Top
Abdüllatif Uyan

Abdüllatif Uyan

abdullatif.uyan@tg.com.tr

11/04/2003

Seyyid Emîr Külâl / "Sana müjdeler olsun!"

Bir gün "Emîr Külâl"le, yanında talebeler, Sohbet ediyorlardı oturmuşlar berâber. Bir ara, güzel yüzlü bir genç girdi içeri. Selâm verip, edeble oturdu diz üzeri. Sohbetin arasında, o gence, Emîr Külâl, Dönüp suâl etti ki: (Oldu mu o iş ikmâl?) Dedi ki: (Bitirmeye, gece gün ettik devam. Sizin himmetinizle, çok şükür oldu tamam.) Sonra izin isteyip "Seyyid Emîr Külâl"den, Kalktı ve konuşmadan, çıkıp gitti o yerden. Ve lâkin talebeler, hayret etti bu hâle. Sormaya çekindiler bunu Emîr Külâl'e. Bir tânesi, koşarak peşinden o gidenin, Sordu ki: (Ey arkadaş, sen kimsin, niye geldin?) Dedi: (Emîr Külâl'in talebesiyim ben de. İkâmet etmekteyim şu anda Rum elinde. Şehrimizde, bir câmi inşâ ediliyordu. Ve bu işle, üstâdım hep ilgileniyordu.
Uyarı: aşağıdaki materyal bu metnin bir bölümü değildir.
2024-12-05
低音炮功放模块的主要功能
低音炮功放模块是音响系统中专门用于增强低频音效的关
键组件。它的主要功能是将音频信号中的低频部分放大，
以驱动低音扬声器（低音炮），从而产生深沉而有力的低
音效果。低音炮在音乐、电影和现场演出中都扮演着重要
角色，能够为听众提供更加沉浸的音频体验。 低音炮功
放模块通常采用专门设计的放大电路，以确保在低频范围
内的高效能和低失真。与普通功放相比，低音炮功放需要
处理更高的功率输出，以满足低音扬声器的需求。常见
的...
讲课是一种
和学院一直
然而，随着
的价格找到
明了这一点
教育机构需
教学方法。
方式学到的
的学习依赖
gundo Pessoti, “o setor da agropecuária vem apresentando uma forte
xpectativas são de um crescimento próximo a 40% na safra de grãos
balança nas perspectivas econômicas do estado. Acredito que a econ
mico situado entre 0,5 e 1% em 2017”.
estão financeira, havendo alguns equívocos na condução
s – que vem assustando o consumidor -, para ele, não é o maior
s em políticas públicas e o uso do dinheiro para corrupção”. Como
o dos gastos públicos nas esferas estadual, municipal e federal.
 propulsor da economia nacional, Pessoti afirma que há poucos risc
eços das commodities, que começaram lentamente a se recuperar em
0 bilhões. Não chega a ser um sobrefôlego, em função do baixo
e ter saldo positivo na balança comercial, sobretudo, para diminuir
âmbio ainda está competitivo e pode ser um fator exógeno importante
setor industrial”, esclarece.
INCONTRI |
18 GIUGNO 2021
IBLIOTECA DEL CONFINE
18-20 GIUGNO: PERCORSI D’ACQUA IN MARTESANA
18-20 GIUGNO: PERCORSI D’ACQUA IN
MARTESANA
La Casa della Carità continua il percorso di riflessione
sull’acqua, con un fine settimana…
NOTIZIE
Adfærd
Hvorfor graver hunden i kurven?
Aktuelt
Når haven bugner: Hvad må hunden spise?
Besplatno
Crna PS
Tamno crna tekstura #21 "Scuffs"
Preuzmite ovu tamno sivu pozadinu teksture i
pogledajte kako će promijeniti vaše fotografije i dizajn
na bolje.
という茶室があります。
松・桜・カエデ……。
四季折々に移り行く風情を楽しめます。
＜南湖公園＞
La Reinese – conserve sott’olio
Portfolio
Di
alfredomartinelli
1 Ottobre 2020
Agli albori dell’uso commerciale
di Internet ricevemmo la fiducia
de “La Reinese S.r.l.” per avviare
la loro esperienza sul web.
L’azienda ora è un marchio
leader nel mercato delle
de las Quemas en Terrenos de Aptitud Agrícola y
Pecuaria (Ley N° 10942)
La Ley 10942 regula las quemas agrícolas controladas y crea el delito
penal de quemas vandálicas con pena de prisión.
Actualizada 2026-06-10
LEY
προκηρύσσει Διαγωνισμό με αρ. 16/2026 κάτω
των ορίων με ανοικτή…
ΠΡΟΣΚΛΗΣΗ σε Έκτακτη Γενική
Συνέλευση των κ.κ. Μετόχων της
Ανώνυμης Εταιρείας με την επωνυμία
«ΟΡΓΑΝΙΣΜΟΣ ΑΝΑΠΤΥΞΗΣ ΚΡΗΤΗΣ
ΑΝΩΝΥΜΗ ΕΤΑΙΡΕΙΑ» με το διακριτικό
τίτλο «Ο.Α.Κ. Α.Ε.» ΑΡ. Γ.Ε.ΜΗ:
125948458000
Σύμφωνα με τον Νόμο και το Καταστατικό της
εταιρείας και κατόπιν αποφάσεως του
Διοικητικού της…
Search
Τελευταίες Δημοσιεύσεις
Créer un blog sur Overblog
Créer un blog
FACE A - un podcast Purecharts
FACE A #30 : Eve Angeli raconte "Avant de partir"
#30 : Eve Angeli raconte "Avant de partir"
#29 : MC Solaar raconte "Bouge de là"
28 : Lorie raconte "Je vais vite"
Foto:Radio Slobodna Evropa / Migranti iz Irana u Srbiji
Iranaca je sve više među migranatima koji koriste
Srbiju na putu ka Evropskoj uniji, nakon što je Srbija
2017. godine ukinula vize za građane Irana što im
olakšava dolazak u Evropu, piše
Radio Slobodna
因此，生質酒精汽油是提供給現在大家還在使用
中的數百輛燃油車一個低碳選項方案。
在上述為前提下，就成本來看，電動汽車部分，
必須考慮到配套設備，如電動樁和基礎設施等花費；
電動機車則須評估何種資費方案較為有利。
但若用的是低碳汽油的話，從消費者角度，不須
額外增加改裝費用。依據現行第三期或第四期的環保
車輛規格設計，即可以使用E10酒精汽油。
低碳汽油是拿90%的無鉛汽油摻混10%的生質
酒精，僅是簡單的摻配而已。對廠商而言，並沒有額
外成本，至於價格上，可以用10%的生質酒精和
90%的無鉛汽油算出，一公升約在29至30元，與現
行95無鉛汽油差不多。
Bize emretmişti ki, biterse inşâ eğer, "Câmimiz bitti" diye, bana da verin haber. Ben de, üstâdımızın bu emri üzerine, Geldim, haber vereyim bunu kendilerine.) Talebe anladı ki, hocası "pek yüksek"miş. Dünyânın her yerini meğer irşâd edermiş. Bir gün de, talebeden var idi ki birisi, Bir gece, sardı onu hocasının sevgisi. Düşündü ki: "Gideyim üstâdımın yanına. Ve suâl edeyim ki, emriniz var mı bana?" Gelip gece yarısı, odasına girince, Gördüğü manzaraya, hayret etti bir nice. Şöyle ki, kalabalık var idi bir cemâat. Belliydi ki, hepsi de âlim ve velî bir zât. Sessiz otururlardı, başları önlerinde. Rûhânî hava vardı, odaya girdiğinde. Hem öyle kalabalık idi ki bu gelenler, Talebe, oturmaya güçlükle buldu bir yer. O da başını eğip, bekledi biraz, fakat, Az sonra fark etti ki, yok olmuş o cemâat. Odada, kendisiyle, var idi Emîr Külâl. Dedi ki: (Ey efendim, nedir bu gördüğüm hal?) Buyurdu ki: (O zâtlar, "Ricâl-ül gayb"den idi. Geçmiş evliyâların rûhâniyetleriydi. Öyle büyüklerdir ki evlâdım o "Velîler", Öldükten sonra bile, dîne hizmet ederler. Az önce, o mübârek zâtlarla berâberdik. "Dîne hizmet" babında, müşâvere ederdik. Onların sohbetinde, sen dahî hazır oldun. Bu, çok büyük nîmettir, sana müjdeler olsun.)